AbstractNeuroplasticity is implicated in the pathology of many psychiatric disorders, abnormal behaviors, and learning disabilities. Additionally, abnormalities in neuronal densities and regional volumes have been reported in psychiatric disorders such as schizophrenia (SZ) and Post Traumatic Stress Disorder (PTSD). Recent research shows parvalbumin (PVB) neurons and perineuronal nets (PNNs) play a crucial role in neuroplasticity. Current understanding of PVB or PNN development in humans, and the onset of their critical point (CP) of plasticity, has been limited to rodent models and human postmortem tissue. This study sought to address this informational gap through observation of the developmental trajectories of PVB neurons and PNNs in the primate amygdala.
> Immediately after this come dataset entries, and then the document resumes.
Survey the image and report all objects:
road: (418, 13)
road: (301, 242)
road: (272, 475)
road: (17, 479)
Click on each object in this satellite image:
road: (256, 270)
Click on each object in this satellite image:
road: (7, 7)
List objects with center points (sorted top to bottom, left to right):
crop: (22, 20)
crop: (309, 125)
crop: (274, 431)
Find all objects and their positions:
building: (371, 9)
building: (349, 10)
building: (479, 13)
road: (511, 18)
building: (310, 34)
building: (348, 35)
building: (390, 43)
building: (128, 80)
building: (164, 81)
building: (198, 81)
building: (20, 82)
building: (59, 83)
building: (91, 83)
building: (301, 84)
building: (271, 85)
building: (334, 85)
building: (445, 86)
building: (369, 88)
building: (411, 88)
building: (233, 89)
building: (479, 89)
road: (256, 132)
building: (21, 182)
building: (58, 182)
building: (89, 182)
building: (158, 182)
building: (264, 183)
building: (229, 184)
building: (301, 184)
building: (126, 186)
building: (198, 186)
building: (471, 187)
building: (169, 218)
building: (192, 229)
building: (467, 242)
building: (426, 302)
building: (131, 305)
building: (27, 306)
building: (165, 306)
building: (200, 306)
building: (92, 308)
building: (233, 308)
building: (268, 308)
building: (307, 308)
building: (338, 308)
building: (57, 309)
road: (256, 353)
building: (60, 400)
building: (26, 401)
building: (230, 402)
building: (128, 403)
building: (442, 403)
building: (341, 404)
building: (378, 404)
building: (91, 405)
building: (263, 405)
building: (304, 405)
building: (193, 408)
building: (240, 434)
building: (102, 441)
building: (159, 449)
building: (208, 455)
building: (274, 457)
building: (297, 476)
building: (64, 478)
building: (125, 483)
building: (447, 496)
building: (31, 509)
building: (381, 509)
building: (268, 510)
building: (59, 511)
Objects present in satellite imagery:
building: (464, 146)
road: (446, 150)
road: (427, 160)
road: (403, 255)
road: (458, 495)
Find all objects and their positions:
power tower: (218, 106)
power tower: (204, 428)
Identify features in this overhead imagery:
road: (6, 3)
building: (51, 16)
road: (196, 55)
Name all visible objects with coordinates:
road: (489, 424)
Tissue for this study was provided from Rhesus Macaques at 3 weeks, 3 months, and adulthood (+3 years) and processed via immunohistochemistry for each hemisphere. Left hemispheres were processed for PVB immunoreactive (IR) neurons, and the right hemispheres were processed using Wisteria floribunda Agglutinin (WFA) immunoreactive (IR) PNNs. After staining, each section of amygdala tissue was divided into subnuclei and we used quantitative microscopy to determine PVB and PNN densities. Our results show an anticipated increase in PVB neuronal density with age. However, we observed an unexpected and notable decrease in PNN density between 3 months and adulthood. We believe the decrease in PNN density may represent synaptic pruning that is occurring deep within brain regions such as the amygdala at this age and thus provides novel insight into the onset of the critical point in neuroplasticity in the primate amygdala. Overall our results suggest a more applicable model for the development of human neuronal plasticity and more research is required to confirm these findings.